Conflict management exists as one of five supervisory competencies within the organization of the U.S. Navy. The structure of conflict management style within the U.S. Navy is structured through proficiencies. The first includes awareness, which openly invites discussion of an issue and does not ignore it (NAVFAC, 2021). The second step consists of the ability to communicate disagreements without offending or attacking the opposing party. The third and intermediate level focuses on a positive outcome by factoring in underlying issues of the conflict. The fourth proficiency, also known as the advanced level, negotiates a win-win scenario that is consistent with the organization’s value. Fifth and last, expert proficiency can resolve conflicts with competing interests even with minimal resources.

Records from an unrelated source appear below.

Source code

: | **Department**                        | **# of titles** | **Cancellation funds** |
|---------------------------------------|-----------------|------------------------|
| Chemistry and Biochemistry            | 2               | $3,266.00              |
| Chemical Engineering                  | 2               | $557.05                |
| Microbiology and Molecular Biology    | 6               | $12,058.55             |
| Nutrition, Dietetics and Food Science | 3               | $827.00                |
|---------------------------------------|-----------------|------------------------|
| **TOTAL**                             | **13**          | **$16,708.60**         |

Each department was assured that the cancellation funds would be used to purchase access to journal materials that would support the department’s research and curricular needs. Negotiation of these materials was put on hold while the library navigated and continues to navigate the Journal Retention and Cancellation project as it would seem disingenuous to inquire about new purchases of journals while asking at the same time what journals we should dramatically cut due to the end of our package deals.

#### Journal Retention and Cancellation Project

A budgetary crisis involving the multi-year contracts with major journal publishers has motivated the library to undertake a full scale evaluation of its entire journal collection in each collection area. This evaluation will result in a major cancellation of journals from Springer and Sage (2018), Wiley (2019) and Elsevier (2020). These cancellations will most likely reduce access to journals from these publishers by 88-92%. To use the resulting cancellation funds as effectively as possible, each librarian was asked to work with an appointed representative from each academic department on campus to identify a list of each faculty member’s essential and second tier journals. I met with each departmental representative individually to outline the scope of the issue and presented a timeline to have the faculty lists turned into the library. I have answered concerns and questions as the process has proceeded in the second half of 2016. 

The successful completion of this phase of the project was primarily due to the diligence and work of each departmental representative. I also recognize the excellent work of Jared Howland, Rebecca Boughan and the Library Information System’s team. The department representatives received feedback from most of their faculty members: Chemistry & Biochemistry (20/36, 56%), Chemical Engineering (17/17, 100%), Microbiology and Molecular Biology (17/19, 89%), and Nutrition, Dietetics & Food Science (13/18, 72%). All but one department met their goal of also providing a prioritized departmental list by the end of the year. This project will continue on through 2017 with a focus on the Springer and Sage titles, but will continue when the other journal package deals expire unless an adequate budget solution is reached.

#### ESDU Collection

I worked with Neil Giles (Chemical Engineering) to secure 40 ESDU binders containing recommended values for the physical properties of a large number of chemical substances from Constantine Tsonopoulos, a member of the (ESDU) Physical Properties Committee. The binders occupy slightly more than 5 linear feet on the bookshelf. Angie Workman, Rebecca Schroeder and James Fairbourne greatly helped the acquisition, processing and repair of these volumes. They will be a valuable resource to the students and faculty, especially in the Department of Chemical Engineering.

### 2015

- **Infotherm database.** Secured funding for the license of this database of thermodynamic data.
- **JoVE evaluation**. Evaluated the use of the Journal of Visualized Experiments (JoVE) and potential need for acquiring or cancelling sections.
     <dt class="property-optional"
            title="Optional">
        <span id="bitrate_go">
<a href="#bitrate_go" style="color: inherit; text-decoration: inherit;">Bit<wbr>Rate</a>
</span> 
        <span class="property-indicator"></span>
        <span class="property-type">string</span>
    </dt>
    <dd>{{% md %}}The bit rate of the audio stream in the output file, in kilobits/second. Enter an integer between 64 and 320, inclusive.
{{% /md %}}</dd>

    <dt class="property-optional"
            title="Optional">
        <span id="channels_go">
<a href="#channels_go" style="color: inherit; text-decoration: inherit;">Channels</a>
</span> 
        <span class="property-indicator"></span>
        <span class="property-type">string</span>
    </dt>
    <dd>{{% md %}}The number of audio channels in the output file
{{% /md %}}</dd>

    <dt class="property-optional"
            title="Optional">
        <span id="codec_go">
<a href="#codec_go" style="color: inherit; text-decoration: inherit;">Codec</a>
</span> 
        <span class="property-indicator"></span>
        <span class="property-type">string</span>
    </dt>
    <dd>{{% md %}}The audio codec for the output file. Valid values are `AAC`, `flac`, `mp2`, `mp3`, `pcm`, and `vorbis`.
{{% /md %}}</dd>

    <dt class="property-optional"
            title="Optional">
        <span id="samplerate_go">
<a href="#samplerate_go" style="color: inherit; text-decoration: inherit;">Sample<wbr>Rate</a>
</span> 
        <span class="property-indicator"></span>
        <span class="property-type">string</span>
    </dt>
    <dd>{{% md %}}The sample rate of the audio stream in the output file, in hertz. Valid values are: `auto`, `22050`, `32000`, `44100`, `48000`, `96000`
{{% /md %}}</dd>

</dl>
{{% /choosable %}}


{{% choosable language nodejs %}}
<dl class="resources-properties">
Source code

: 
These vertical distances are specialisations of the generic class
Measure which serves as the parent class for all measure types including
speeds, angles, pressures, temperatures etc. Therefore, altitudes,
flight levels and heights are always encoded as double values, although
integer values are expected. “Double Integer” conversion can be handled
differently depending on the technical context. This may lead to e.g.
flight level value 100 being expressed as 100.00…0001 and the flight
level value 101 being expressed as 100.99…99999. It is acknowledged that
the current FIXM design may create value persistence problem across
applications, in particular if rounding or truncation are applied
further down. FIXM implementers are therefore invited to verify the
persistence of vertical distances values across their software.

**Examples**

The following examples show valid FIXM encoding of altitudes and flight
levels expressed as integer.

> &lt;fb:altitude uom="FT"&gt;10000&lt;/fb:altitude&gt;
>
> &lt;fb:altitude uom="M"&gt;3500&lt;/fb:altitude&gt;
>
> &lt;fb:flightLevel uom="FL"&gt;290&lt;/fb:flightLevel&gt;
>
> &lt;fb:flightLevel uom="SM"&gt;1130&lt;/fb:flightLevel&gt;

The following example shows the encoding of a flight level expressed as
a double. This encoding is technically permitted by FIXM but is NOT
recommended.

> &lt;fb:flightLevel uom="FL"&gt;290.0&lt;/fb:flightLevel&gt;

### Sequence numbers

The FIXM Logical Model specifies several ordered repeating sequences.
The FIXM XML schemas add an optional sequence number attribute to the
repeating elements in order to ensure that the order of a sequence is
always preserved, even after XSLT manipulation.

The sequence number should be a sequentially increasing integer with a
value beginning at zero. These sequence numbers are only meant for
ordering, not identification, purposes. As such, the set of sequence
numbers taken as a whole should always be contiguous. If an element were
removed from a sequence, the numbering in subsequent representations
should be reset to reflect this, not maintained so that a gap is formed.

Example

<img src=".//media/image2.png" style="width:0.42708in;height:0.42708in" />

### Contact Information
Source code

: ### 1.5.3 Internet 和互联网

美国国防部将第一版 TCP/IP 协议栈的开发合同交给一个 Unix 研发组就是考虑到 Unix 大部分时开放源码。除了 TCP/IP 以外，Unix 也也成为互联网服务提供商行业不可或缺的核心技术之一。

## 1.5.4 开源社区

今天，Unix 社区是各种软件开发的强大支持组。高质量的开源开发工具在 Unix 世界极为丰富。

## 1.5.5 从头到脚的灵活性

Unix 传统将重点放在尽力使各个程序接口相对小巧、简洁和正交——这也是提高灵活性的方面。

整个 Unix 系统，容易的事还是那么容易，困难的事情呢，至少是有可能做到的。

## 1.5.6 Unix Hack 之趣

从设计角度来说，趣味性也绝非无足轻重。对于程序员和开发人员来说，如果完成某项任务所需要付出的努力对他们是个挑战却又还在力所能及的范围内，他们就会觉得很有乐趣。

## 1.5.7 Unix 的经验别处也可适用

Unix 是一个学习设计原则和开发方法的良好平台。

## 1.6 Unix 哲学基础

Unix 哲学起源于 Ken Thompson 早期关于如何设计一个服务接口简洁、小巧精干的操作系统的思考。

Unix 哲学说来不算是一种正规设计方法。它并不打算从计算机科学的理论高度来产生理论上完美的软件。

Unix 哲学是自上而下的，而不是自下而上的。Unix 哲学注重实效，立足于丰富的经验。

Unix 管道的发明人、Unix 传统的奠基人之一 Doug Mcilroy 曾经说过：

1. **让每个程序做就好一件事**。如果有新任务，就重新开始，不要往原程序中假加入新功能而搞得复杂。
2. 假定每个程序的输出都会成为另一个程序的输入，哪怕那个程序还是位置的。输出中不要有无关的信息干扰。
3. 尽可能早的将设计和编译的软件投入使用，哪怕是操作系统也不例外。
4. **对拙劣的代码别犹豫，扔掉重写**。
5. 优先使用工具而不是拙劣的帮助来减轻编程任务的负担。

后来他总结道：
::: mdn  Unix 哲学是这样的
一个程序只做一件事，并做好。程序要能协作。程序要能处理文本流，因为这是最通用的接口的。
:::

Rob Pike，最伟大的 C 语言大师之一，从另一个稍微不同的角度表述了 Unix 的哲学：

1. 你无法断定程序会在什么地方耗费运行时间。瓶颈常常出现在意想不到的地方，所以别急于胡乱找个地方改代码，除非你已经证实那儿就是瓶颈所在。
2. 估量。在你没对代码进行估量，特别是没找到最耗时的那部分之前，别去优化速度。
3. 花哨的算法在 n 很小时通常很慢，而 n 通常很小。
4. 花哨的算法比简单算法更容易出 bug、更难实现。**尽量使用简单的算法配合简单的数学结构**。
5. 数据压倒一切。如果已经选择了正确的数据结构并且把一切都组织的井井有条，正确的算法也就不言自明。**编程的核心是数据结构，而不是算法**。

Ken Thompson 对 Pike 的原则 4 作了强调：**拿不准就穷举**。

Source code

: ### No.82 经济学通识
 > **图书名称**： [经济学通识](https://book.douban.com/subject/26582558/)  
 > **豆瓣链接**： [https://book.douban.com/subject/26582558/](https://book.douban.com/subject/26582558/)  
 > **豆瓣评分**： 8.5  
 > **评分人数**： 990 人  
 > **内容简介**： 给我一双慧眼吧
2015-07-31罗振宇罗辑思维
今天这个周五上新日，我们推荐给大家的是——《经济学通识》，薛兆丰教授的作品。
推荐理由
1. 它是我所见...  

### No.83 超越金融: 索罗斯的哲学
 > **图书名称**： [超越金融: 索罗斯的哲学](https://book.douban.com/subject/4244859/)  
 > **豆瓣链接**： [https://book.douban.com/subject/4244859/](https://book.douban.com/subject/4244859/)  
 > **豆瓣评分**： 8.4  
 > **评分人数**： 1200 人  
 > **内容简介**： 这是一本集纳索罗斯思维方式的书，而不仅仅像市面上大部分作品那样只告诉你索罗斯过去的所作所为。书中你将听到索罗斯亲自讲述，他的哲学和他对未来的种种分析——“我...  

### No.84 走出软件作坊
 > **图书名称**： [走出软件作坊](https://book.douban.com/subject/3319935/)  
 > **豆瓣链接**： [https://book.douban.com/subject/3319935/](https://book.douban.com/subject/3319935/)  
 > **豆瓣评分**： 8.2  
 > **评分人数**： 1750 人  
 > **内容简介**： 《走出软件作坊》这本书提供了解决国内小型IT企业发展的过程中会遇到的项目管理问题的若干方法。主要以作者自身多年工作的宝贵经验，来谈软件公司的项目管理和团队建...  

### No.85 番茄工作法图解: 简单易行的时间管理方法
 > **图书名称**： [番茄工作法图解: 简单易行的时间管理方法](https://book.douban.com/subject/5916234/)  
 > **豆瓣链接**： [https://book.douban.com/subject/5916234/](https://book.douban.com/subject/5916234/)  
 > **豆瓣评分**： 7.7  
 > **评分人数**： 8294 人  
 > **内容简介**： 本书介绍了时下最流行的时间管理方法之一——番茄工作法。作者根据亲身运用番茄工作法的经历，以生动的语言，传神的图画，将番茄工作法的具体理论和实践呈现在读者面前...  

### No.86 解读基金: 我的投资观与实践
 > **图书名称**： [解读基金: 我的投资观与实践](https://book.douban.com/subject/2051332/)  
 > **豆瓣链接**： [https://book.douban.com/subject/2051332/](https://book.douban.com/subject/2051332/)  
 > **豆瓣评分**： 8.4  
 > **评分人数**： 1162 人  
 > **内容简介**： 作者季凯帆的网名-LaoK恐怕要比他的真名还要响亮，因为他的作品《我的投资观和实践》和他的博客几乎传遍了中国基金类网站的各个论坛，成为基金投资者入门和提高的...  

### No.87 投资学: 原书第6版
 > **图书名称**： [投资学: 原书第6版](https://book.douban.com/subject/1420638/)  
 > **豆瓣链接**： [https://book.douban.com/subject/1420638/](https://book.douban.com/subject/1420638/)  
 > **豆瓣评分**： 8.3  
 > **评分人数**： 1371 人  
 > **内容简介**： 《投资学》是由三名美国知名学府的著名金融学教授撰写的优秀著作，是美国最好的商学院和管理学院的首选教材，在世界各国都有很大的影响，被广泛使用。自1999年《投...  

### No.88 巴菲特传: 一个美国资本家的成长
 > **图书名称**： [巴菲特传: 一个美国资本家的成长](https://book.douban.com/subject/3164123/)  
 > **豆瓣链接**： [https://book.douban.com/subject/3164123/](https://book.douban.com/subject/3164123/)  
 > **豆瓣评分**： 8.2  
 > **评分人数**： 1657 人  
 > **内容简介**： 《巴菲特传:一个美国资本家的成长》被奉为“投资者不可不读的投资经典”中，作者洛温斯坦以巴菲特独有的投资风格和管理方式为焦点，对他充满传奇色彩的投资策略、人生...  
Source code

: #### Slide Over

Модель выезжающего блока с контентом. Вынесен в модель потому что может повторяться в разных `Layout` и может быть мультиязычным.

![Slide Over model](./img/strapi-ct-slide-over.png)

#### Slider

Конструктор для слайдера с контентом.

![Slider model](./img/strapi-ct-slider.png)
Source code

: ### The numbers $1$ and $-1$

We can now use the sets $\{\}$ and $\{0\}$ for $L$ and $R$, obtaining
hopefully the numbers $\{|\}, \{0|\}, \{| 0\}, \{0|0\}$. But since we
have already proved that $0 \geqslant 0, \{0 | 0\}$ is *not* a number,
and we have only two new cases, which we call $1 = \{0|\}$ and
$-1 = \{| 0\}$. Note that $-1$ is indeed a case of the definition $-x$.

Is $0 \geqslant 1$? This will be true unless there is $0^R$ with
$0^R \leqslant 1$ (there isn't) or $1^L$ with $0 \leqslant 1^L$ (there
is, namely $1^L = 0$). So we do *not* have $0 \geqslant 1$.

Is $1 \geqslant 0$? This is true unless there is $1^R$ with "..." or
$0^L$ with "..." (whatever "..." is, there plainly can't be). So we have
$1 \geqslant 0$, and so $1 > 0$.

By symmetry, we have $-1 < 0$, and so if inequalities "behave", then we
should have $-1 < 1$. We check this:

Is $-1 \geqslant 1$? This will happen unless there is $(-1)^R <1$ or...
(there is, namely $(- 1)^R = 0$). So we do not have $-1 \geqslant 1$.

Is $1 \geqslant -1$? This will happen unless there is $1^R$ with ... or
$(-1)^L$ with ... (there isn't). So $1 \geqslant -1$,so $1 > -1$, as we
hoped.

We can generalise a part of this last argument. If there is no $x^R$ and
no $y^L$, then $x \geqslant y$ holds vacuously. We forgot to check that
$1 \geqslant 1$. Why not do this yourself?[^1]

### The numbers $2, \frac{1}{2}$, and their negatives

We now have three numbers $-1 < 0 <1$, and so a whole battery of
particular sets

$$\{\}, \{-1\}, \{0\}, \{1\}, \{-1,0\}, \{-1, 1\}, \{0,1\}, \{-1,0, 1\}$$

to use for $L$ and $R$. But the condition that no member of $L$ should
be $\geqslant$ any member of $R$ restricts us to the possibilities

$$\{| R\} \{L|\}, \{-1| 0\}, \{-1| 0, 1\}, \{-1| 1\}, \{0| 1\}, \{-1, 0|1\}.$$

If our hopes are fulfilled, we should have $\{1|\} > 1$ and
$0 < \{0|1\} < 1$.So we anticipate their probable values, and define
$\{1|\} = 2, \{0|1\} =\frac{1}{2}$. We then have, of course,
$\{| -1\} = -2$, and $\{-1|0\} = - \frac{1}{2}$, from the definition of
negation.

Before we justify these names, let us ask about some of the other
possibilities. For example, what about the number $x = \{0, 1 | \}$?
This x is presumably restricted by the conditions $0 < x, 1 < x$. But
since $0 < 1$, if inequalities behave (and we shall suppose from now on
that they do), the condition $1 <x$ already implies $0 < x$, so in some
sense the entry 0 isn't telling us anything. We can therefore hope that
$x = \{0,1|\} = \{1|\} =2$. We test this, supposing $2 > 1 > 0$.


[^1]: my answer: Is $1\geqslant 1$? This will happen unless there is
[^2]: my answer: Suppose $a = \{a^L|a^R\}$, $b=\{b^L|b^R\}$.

As such, a style that would benefit conflict management in the U.S. Navy would prioritize communication, collaboration, mutually beneficial outcomes, and reliance on the values and beliefs of the organization. As the awareness stage dictates that conflict should not be ignored, a style that involves structures such as the Louis. R Pondy’s approach can be utilized to observe the progression of a conflict (Spaho, 2013). Because of the large collectives within the U.S. Navy, team management is essential both in conflict and non-conflict scenarios. As such, the U.S. Navy can implement a style that prioritizes two objectives which include formulating optimal decisions and utilizing them in effective ways that allow the group to achieve goals and objectives (Shetach, 2012). Overall, the U.S. Navy is likely to benefit from a collaborative conflict management style that provides better results through the provision of safe environments for discussion and resources (Hagemann & Stroope, 2012). The combination of the following components and the collaborative management style also adheres to the goals of conflict resolution in the U.S. Navy.
Hagemann, B., & Stroope, S. (2012). Conflict management: lessons from the second grade. Association for Talent Development. Web.
NAVFAC. (2021). Conflict management. Web.
Shetach, A. (2012). Conflict leadership: navigating toward effective and efficient team outcomes. The Journal for Quality and Participation, 35(2), 25-30. Web.
Spaho, K. (2013). Organizational communication and conflict management. Management, 18(1), 103-118. Web.